Esta separação tem vantagens claras: os AquaNodes podem ser instalados nas posições ótimas (incluindo submersas) sem terem de assegurar a ligação ao exterior, o que simplifica o seu design, reduz o consumo e permite otimizar a estanquidade de forma independente. A antena da caixa, por sua vez, fica acima da linha de água, num local com boas condições de propagação.

Evolução

Duas tecnologias LPWAN

Ao longo do projeto explorámos duas tecnologias de baixo consumo e longo alcance (Low-Power Wide-Area Network) para a ligação da caixa ao exterior.

Fase 1 · banda ISM (livre)

LoRa ponto-a-ponto

Módulos Ebyte E220 a 868 MHz, em ligação ponto-a-ponto com um gateway próprio baseado em Raspberry Pi 4B. O LoRa usa modulação por chirp (CSS), muito imune a ruído, privilegiando o alcance (vários km em linha de vista) em detrimento do débito. Vantagens: independência total de operadores e custo por mensagem nulo. Limitações: restrições de duty cycle na banda ISM e a necessidade de manter um gateway em cada zona de cobertura.

Fase 2 · banda licenciada

NB-IoT

Com a rede a expandir-se por bacias mais dispersas, manter gateways LoRa tornou-se insustentável. Passámos a NB-IoT (módulos SIM7028G/SIM7080G, com SIM IoT da NOS): uma tecnologia móvel do 3GPP, operada pelas redes 4G/5G existentes. Ocupa apenas 180 kHz, com modulação simples (QPSK) e modos de poupança de energia (PSM, eDRX). Elimina o gateway — cada caixa comunica diretamente com a rede do operador e os dados seguem para o InfluxDB/Grafana. Em troca, depende da cobertura NB-IoT e de um custo recorrente de SIM.

Em resumo

LoRa ou NB-IoT?

Não há superioridade absoluta: é uma decisão de engenharia condicionada pela escala, pela geografia e pelo modelo de operação. O LoRa continua preferível quando a implantação é geograficamente concentrada, quando não há cobertura celular, ou se se quer eliminar qualquer dependência de operadores.
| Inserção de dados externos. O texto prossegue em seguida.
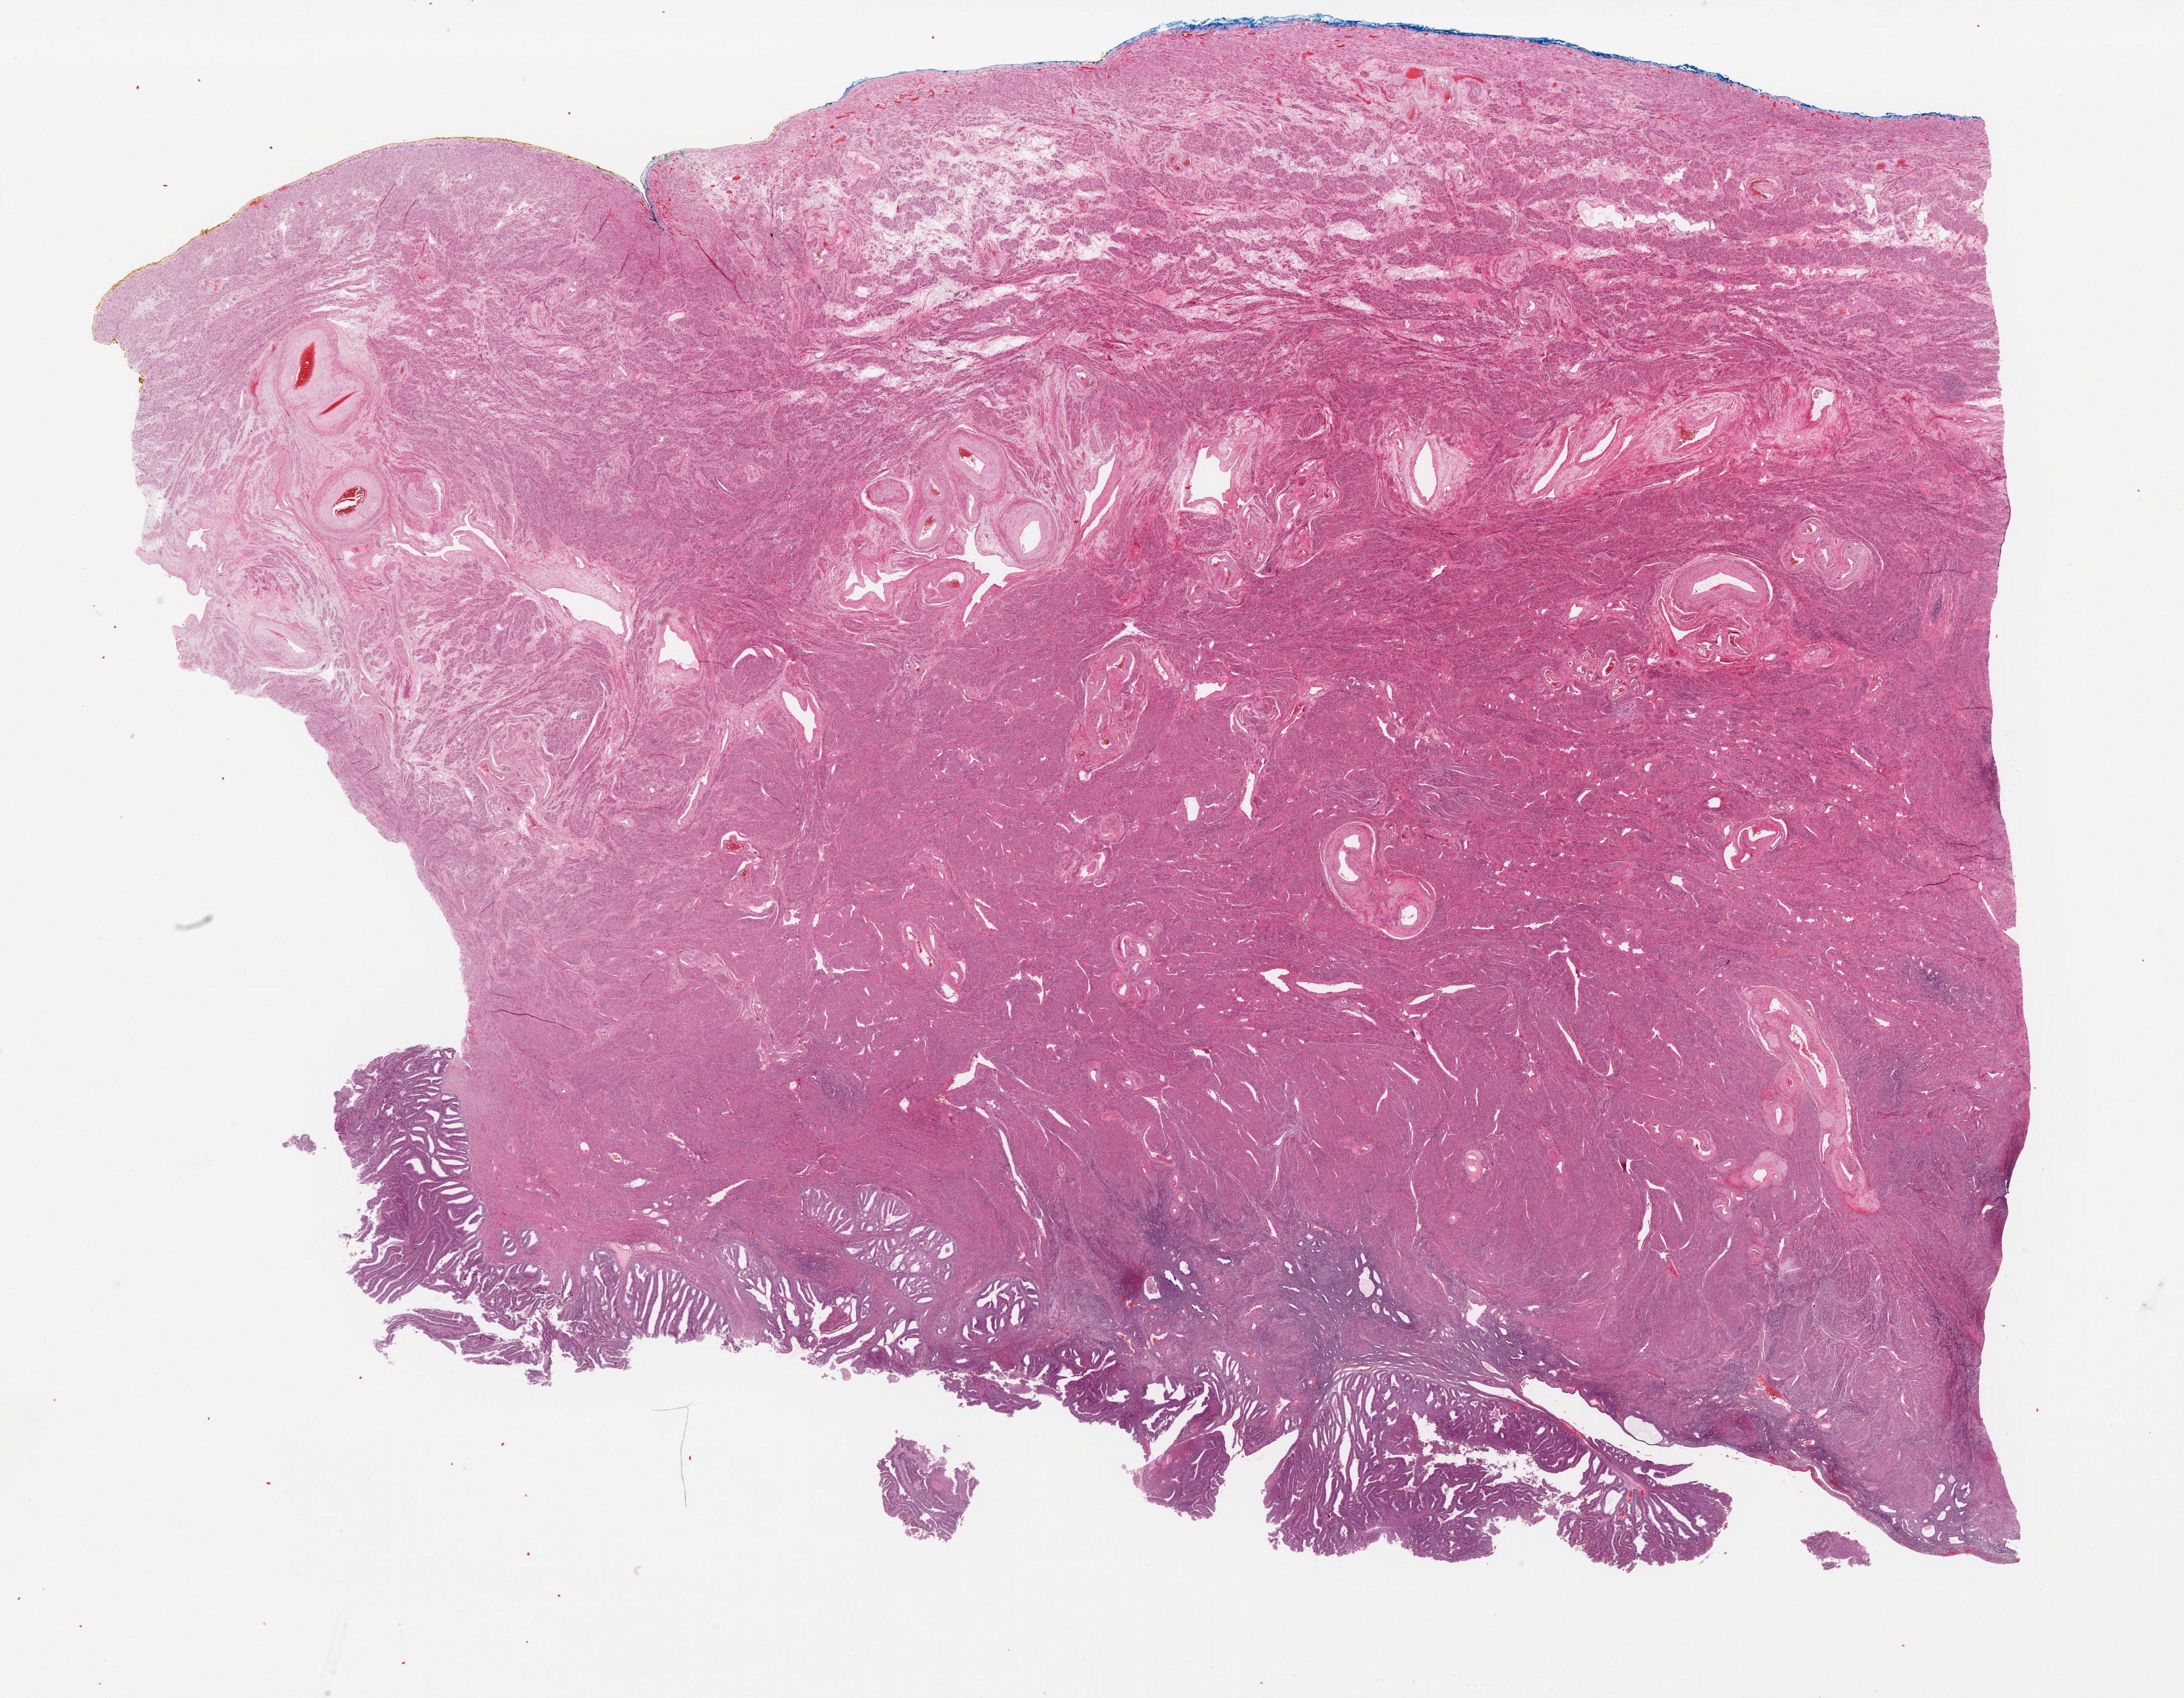
Digitized H&E-stained tissue section (whole slide) — shown as a low-resolution overview of the whole scanned area (about 26.3 x 20.5 mm); FFPE section; primary tumour sample from the uterus. Female, age 82 years at initial diagnosis. Histologic grade: G1 (well differentiated).
FIGO stage: IB. Diagnosis: Endometrioid adenocarcinoma, NOS (endometrium).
O NB-IoT é mais adequado a redes distribuídas por várias bacias, onde manter gateways seria proibitivo e a rede celular já oferece boa fiabilidade — como acontece, cada vez mais, em Portugal.

A separação entre AquaNode e caixa foi determinante: por a cadeia de rádio estar concentrada num único componente (a PCB ESP32 da caixa, já na 4.ª revisão), a troca de LoRa por NB-IoT foi uma evolução natural do hardware, sem qualquer alteração ao sensoriamento.